Though admittedly, epidemiologic studies show a log-linear increase in CV risk starting from an SBP of 115 mmHg and a DBP of 75 mmHg, like most chronic illnesses, treatment of HTN follows the law of diminishing returns, with absolute benefits of BP lowering progressively decreasing with lower achieved BP [10]. Importantly, permanent discontinuation of antihypertensive therapy due to adverse events has been found to increase at lower SBP, with a steep increase at achieved SBP <130 mmHg, such that the modest additional benefits at these BP levels are significantly attenuated by harms of therapy discontinuation/noncompliance [11]. Therefore, any discussion of benefits of stringent goals in the 120–140 mmHg range is incomplete without considering the risks inherent to achieving these goals. In this regard too, the ESC guidelines take a more measured and individualized approach, recommending a target of <140/90 mmHg as first priority, and attempting further reductions only if patients tolerate it.

Besides these differences, the two guidelines agree on several aspects of diagnosis and management that have been generally lauded, including: (1) emphasis on accurate measurement technique, both in office and at home, (2) recognizing the importance of home and ambulatory BP measurements in the diagnosis of HTN, their role in detecting “masked” and “white-coat” HTN, (3) precisely defining corresponding values between office and out-of-office BP (ambulatory and home BP being lower than office BP), (4) global ASCVD risk assessment in making therapeutic decisions, as discussed above, (5) recognizing and recommending that most patients qualifying for drug therapy may be best treated initially with two agents, with combination thiazide/thiazide-like diuretic/CCB plus ACEI/ARB as the first choice in most patients, (5) encouraging use of single-pill combinations of two agents to improve adherence, and (6) considering functionality as opposed to chronological age when individualizing treatment goals in the elderly.

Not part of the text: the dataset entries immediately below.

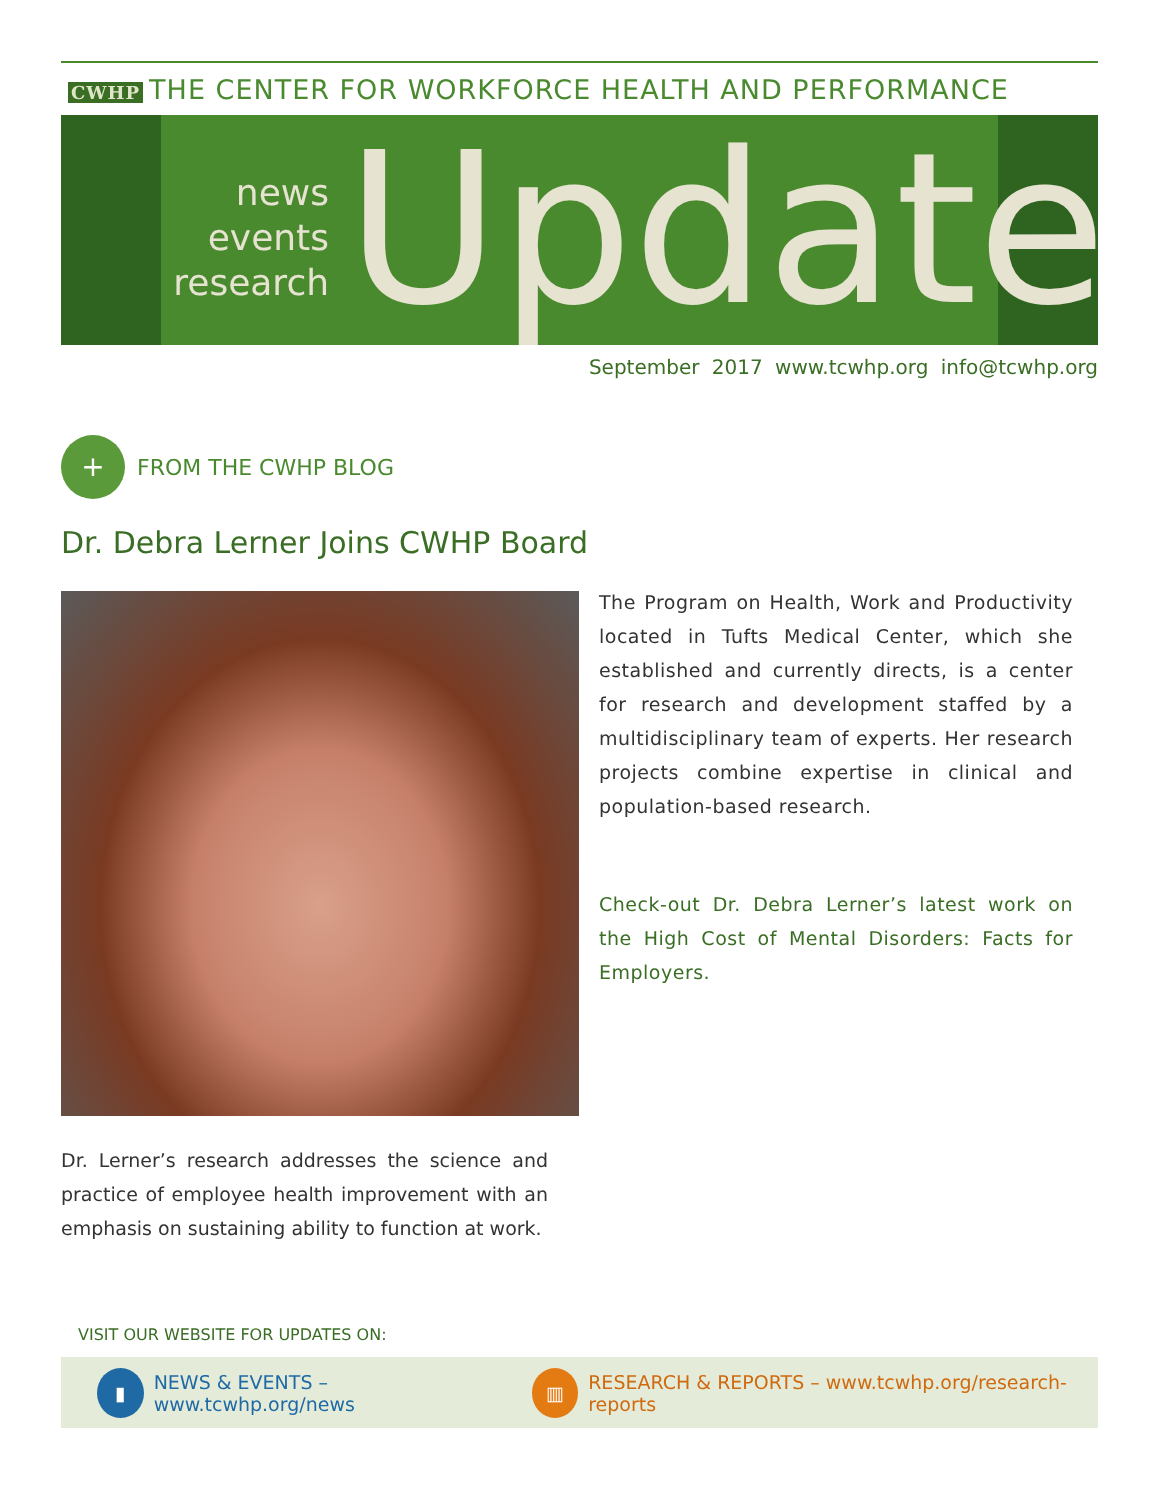CWHP THE CENTER FOR WORKFORCE HEALTH AND PERFORMANCE
news
events
research
Update
September 2017 www.tcwhp.org info@tcwhp.org
+
FROM THE CWHP BLOG
Dr. Debra Lerner Joins CWHP Board
The Program on Health, Work and Productivity located in Tufts Medical Center, which she established and currently directs, is a center for research and development staffed by a multidisciplinary team of experts. Her research projects combine expertise in clinical and population-based research.
Check-out Dr. Debra Lerner’s latest work on the High Cost of Mental Disorders: Facts for Employers.
Dr. Lerner’s research addresses the science and practice of employee health improvement with an emphasis on sustaining ability to function at work.
VISIT OUR WEBSITE FOR UPDATES ON:
▮
NEWS & EVENTS – www.tcwhp.org/news
▥
RESEARCH & REPORTS – www.tcwhp.org/research-reports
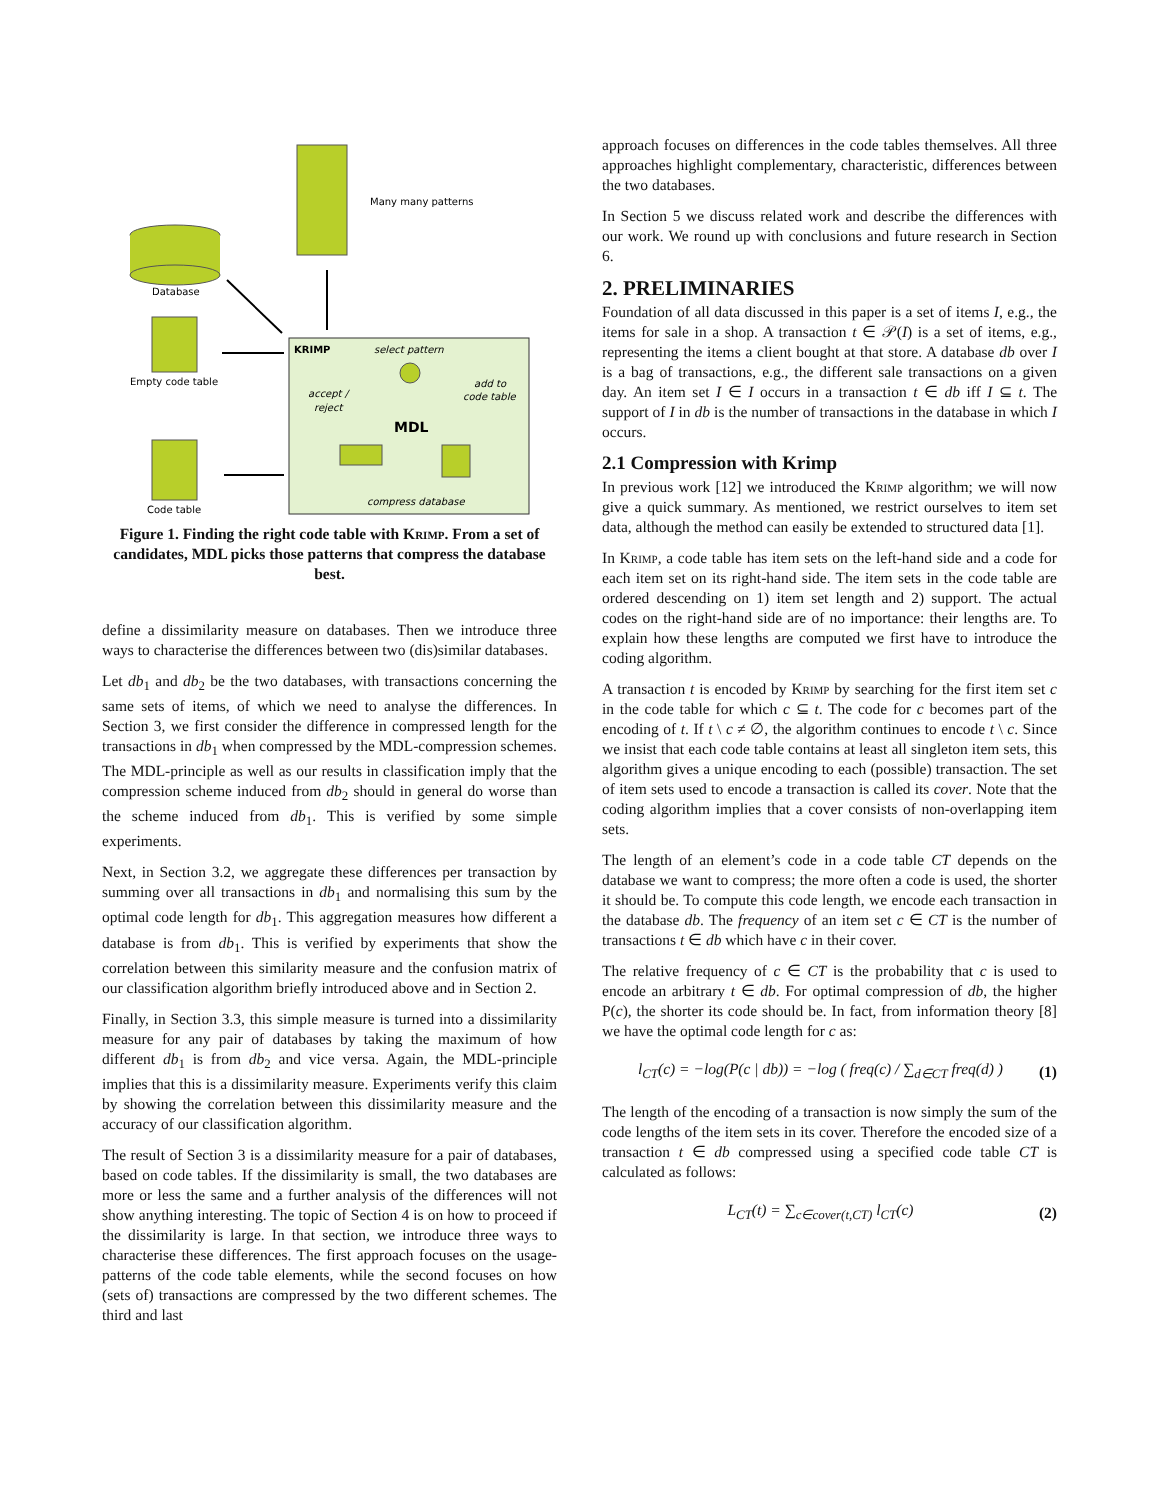Many many patterns
Database
Empty code table
Code table
KRIMP
select pattern
accept /
reject
add to
code table
MDL
compress database
Figure 1. Finding the right code table with Krimp. From a set of candidates, MDL picks those patterns that compress the database best.
define a dissimilarity measure on databases. Then we introduce three ways to characterise the differences between two (dis)similar databases.
Let db<sub>1</sub> and db<sub>2</sub> be the two databases, with transactions concerning the same sets of items, of which we need to analyse the differences. In Section 3, we first consider the difference in compressed length for the transactions in db<sub>1</sub> when compressed by the MDL-compression schemes. The MDL-principle as well as our results in classification imply that the compression scheme induced from db<sub>2</sub> should in general do worse than the scheme induced from db<sub>1</sub>. This is verified by some simple experiments.
Next, in Section 3.2, we aggregate these differences per transaction by summing over all transactions in db<sub>1</sub> and normalising this sum by the optimal code length for db<sub>1</sub>. This aggregation measures how different a database is from db<sub>1</sub>. This is verified by experiments that show the correlation between this similarity measure and the confusion matrix of our classification algorithm briefly introduced above and in Section 2.
Finally, in Section 3.3, this simple measure is turned into a dissimilarity measure for any pair of databases by taking the maximum of how different db<sub>1</sub> is from db<sub>2</sub> and vice versa. Again, the MDL-principle implies that this is a dissimilarity measure. Experiments verify this claim by showing the correlation between this dissimilarity measure and the accuracy of our classification algorithm.
The result of Section 3 is a dissimilarity measure for a pair of databases, based on code tables. If the dissimilarity is small, the two databases are more or less the same and a further analysis of the differences will not show anything interesting. The topic of Section 4 is on how to proceed if the dissimilarity is large. In that section, we introduce three ways to characterise these differences. The first approach focuses on the usage-patterns of the code table elements, while the second focuses on how (sets of) transactions are compressed by the two different schemes. The third and last
approach focuses on differences in the code tables themselves. All three approaches highlight complementary, characteristic, differences between the two databases.
In Section 5 we discuss related work and describe the differences with our work. We round up with conclusions and future research in Section 6.
2. PRELIMINARIES
Foundation of all data discussed in this paper is a set of items I, e.g., the items for sale in a shop. A transaction t ∈ 𝒫(I) is a set of items, e.g., representing the items a client bought at that store. A database db over I is a bag of transactions, e.g., the different sale transactions on a given day. An item set I ∈ I occurs in a transaction t ∈ db iff I ⊆ t. The support of I in db is the number of transactions in the database in which I occurs.
2.1 Compression with Krimp
In previous work [12] we introduced the Krimp algorithm; we will now give a quick summary. As mentioned, we restrict ourselves to item set data, although the method can easily be extended to structured data [1].
In Krimp, a code table has item sets on the left-hand side and a code for each item set on its right-hand side. The item sets in the code table are ordered descending on 1) item set length and 2) support. The actual codes on the right-hand side are of no importance: their lengths are. To explain how these lengths are computed we first have to introduce the coding algorithm.
A transaction t is encoded by Krimp by searching for the first item set c in the code table for which c ⊆ t. The code for c becomes part of the encoding of t. If t \ c ≠ ∅, the algorithm continues to encode t \ c. Since we insist that each code table contains at least all singleton item sets, this algorithm gives a unique encoding to each (possible) transaction. The set of item sets used to encode a transaction is called its cover. Note that the coding algorithm implies that a cover consists of non-overlapping item sets.
The length of an element’s code in a code table CT depends on the database we want to compress; the more often a code is used, the shorter it should be. To compute this code length, we encode each transaction in the database db. The frequency of an item set c ∈ CT is the number of transactions t ∈ db which have c in their cover.
The relative frequency of c ∈ CT is the probability that c is used to encode an arbitrary t ∈ db. For optimal compression of db, the higher P(c), the shorter its code should be. In fact, from information theory [8] we have the optimal code length for c as:
l<sub>CT</sub>(c) = −log(P(c | db)) = −log ( freq(c) / ∑<sub>d∈CT</sub> freq(d) ) (1)
The length of the encoding of a transaction is now simply the sum of the code lengths of the item sets in its cover. Therefore the encoded size of a transaction t ∈ db compressed using a specified code table CT is calculated as follows:
L<sub>CT</sub>(t) = ∑<sub>c∈cover(t,CT)</sub> l<sub>CT</sub>(c) (2)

In conclusion, the American guidelines came out with bold new controversial recommendations, whilst the European guidelines were largely unaltered with no new headline grabbing changes and did not provoke the strong reactions following the American guidelines. The American guidelines were based purely on a single (albeit strong) study, while the European guideline writers felt that this single study was not sufficient to change guidelines, especially in presence of conflicting data that were not completely in line with this. It is very likely that when other regions and countries bring out their guidelines, they are more aligned with the pragmatic and practical European guidelines.